*What to produce*: Reproduce the text of all the records below word for word and line by line, leaving the pictures out of your answer.

Text data extracted from pages:
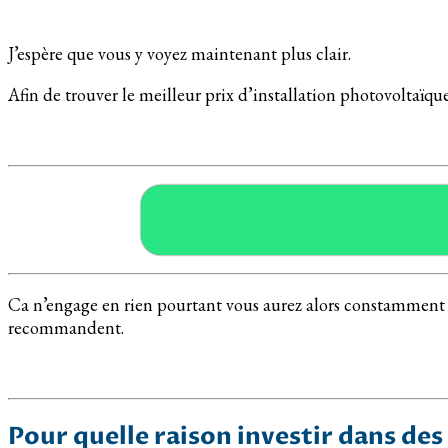
J’espère que vous y voyez maintenant plus clair.
Afin de trouver le meilleur prix d’installation photovoltaïque
Ca n’engage en rien pourtant vous aurez alors constamment les 
recommandent.
Pour quelle raison investir dans des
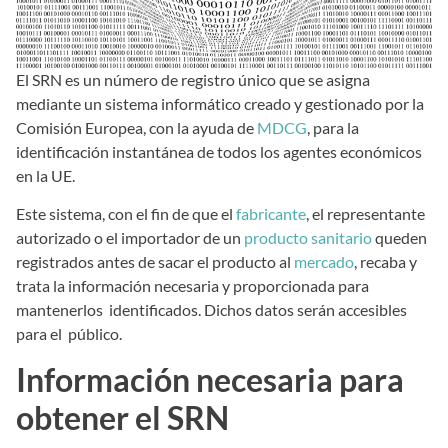
El SRN es un número de registro único que se asigna
mediante un sistema informático creado y gestionado por la
Comisión Europea, con la ayuda de
MDCG
, para la
identificación instantánea de todos los agentes económicos
en la UE.
Este sistema, con el fin de que el
fabricante
, el representante
autorizado o el importador de un
producto sanitario
queden
registrados antes de sacar el producto al
mercado
, recaba y
trata la información necesaria y proporcionada para
mantenerlos identificados. Dichos datos serán accesibles
para el público.
Información necesaria para
obtener el SRN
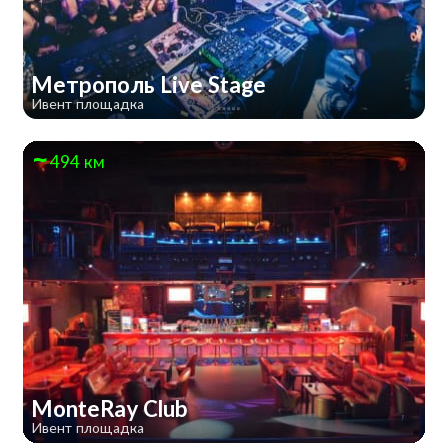
Метрополь Live Stage
Ивент площадка
494 км
MonteRay Club
Ивент площадка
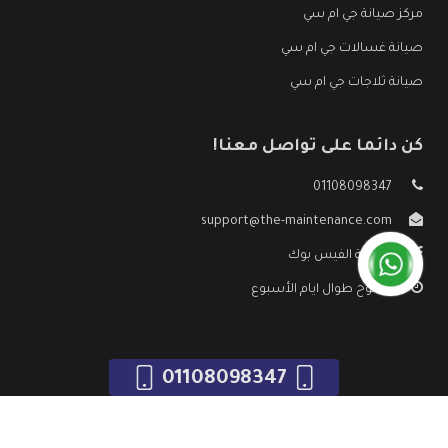
مركز صيانة جي ام سي
صيانة غسالات جي ام سي
صيانة ثلاجات جي ام سي
كن دائما على تواصل معنا!
01108098347
support@the-maintenance.com
صفحة الفيس بوك
مفتوح طوال ايام الأسبوع
01108098347
جميع الحقوق محفوظه ©
صيانة جي ام سي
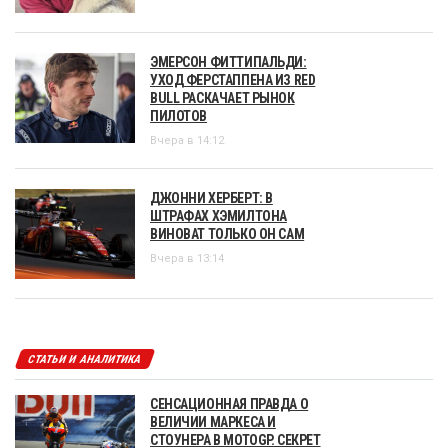
ЭМЕРСОН ФИТТИПАЛЬДИ:
УХОД ФЕРСТАППЕНА ИЗ RED
BULL РАСКАЧАЕТ РЫНОК
ПИЛОТОВ
Вчера в 14:12
ДЖОННИ ХЕРБЕРТ: В
ШТРАФАХ ХЭМИЛТОНА
ВИНОВАТ ТОЛЬКО ОН САМ
Вчера в 13:14
СТАТЬИ И АНАЛИТИКА
СЕНСАЦИОННАЯ ПРАВДА О
ВЕЛИЧИИ МАРКЕСА И
СТОУНЕРА В MOTOGP. СЕКРЕТ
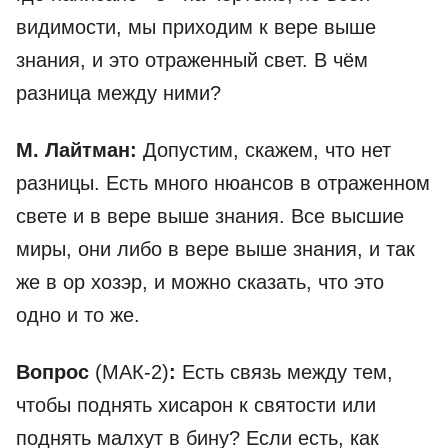
видимости, мы приходим к вере выше
знания, и это отраженный свет. В чём
разница между ними?
М. Лайтман:
Допустим, скажем, что нет
разницы. Есть много нюансов в отраженном
свете и в вере выше знания. Все высшие
миры, они либо в вере выше знания, и так
же в ор хозэр, и можно сказать, что это
одно и то же.
Вопрос
(МАК-2)
:
Есть связь между тем,
чтобы поднять хисарон к святости или
поднять малхут в бину? Если есть, как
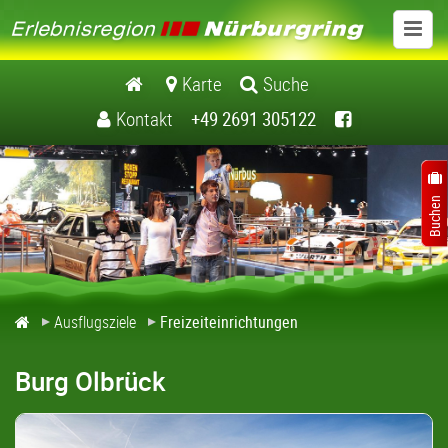
Ausflugsziele
Karte
Suche
Kontakt
+49 2691 305122
Schlösser / Burgen
Museen
Kirchen / Klöster
Natur / Landschaft
Ausflugsziele
Freizeiteinrichtungen
Freizeiteinrichtungen
Burg Olbrück
Freizeitführer Erlebnisregion Nuerburgring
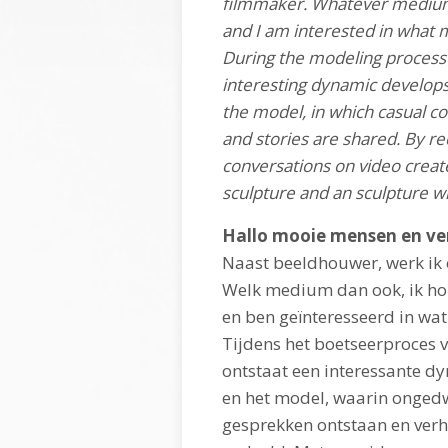
filmmaker. Whatever medium, 
and I am interested in what 
During the modeling process o
interesting dynamic develo
the model, in which casual co
and stories are shared. By r
conversations on video create
sculpture and an sculpture wi
Hallo mooie mensen en ve
Naast beeldhouwer, werk ik 
Welk medium dan ook, ik ho
en ben geïnteresseerd in wa
Tijdens het boetseerproces v
ontstaat een interessante d
en het model, waarin onge
gesprekken ontstaan en ver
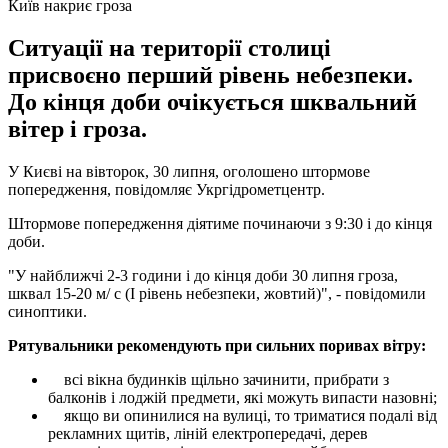
Київ накриє гроза
Ситуації на території столиці
присвоєно перший рівень небезпеки.
До кінця доби очікується шквальний
вітер і гроза.
У Києві на вівторок, 30 липня, оголошено штормове
попередження, повідомляє Укргідрометцентр.
Штормове попередження діятиме починаючи з 9:30 і до кінця
доби.
"У найближчі 2-3 години і до кінця доби 30 липня гроза,
шквал 15-20 м/ с (I рівень небезпеки, жовтий)", - повідомили
синоптики.
Рятувальники рекомендують при сильних поривах вітру:
всі вікна будинків щільно зачинити, прибрати з
балконів і лоджій предмети, які можуть випасти назовні;
якщо ви опинилися на вулиці, то триматися подалі від
рекламних щитів, ліній електропередачі, дерев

*Solution below*:
J’espère que vous y voyez maintenant plus clair.
Afin de trouver le meilleur prix d’installation photovoltaïque
Ca n’engage en rien pourtant vous aurez alors constamment les 
recommandent.
Pour quelle raison investir dans des
El SRN es un número de registro único que se asigna
mediante un sistema informático creado y gestionado por la
Comisión Europea, con la ayuda de
MDCG
, para la
identificación instantánea de todos los agentes económicos
en la UE.
Este sistema, con el fin de que el
fabricante
, el representante
autorizado o el importador de un
producto sanitario
queden
registrados antes de sacar el producto al
mercado
, recaba y
trata la información necesaria y proporcionada para
mantenerlos identificados. Dichos datos serán accesibles
para el público.
Información necesaria para
obtener el SRN
Метрополь Live Stage
Ивент площадка
494 км
MonteRay Club
Ивент площадка
مركز صيانة جي ام سي
صيانة غسالات جي ام سي
صيانة ثلاجات جي ام سي
كن دائما على تواصل معنا!
01108098347
support@the-maintenance.com
صفحة الفيس بوك
مفتوح طوال ايام الأسبوع
01108098347
جميع الحقوق محفوظه ©
صيانة جي ام سي
ЭМЕРСОН ФИТТИПАЛЬДИ:
УХОД ФЕРСТАППЕНА ИЗ RED
BULL РАСКАЧАЕТ РЫНОК
ПИЛОТОВ
Вчера в 14:12
ДЖОННИ ХЕРБЕРТ: В
ШТРАФАХ ХЭМИЛТОНА
ВИНОВАТ ТОЛЬКО ОН САМ
Вчера в 13:14
СТАТЬИ И АНАЛИТИКА
СЕНСАЦИОННАЯ ПРАВДА О
ВЕЛИЧИИ МАРКЕСА И
СТОУНЕРА В MOTOGP. СЕКРЕТ
видимости, мы приходим к вере выше
знания, и это отраженный свет. В чём
разница между ними?
М. Лайтман:
Допустим, скажем, что нет
разницы. Есть много нюансов в отраженном
свете и в вере выше знания. Все высшие
миры, они либо в вере выше знания, и так
же в ор хозэр, и можно сказать, что это
одно и то же.
Вопрос
(МАК-2)
:
Есть связь между тем,
чтобы поднять хисарон к святости или
поднять малхут в бину? Если есть, как
Ausflugsziele
Karte
Suche
Kontakt
+49 2691 305122
Schlösser / Burgen
Museen
Kirchen / Klöster
Natur / Landschaft
Ausflugsziele
Freizeiteinrichtungen
Freizeiteinrichtungen
Burg Olbrück
Freizeitführer Erlebnisregion Nuerburgring
filmmaker. Whatever medium, 
and I am interested in what 
During the modeling process o
interesting dynamic develo
the model, in which casual co
and stories are shared. By r
conversations on video create
sculpture and an sculpture wi
Hallo mooie mensen en ve
Naast beeldhouwer, werk ik 
Welk medium dan ook, ik ho
en ben geïnteresseerd in wa
Tijdens het boetseerproces v
ontstaat een interessante d
en het model, waarin onge
gesprekken ontstaan en ver
Київ накриє гроза
Ситуації на території столиці
присвоєно перший рівень небезпеки.
До кінця доби очікується шквальний
вітер і гроза.
У Києві на вівторок, 30 липня, оголошено штормове
попередження, повідомляє Укргідрометцентр.
Штормове попередження діятиме починаючи з 9:30 і до кінця
доби.
"У найближчі 2-3 години і до кінця доби 30 липня гроза,
шквал 15-20 м/ с (I рівень небезпеки, жовтий)", - повідомили
синоптики.
Рятувальники рекомендують при сильних поривах вітру:
всі вікна будинків щільно зачинити, прибрати з
балконів і лоджій предмети, які можуть випасти назовні;
якщо ви опинилися на вулиці, то триматися подалі від
рекламних щитів, ліній електропередачі, дерев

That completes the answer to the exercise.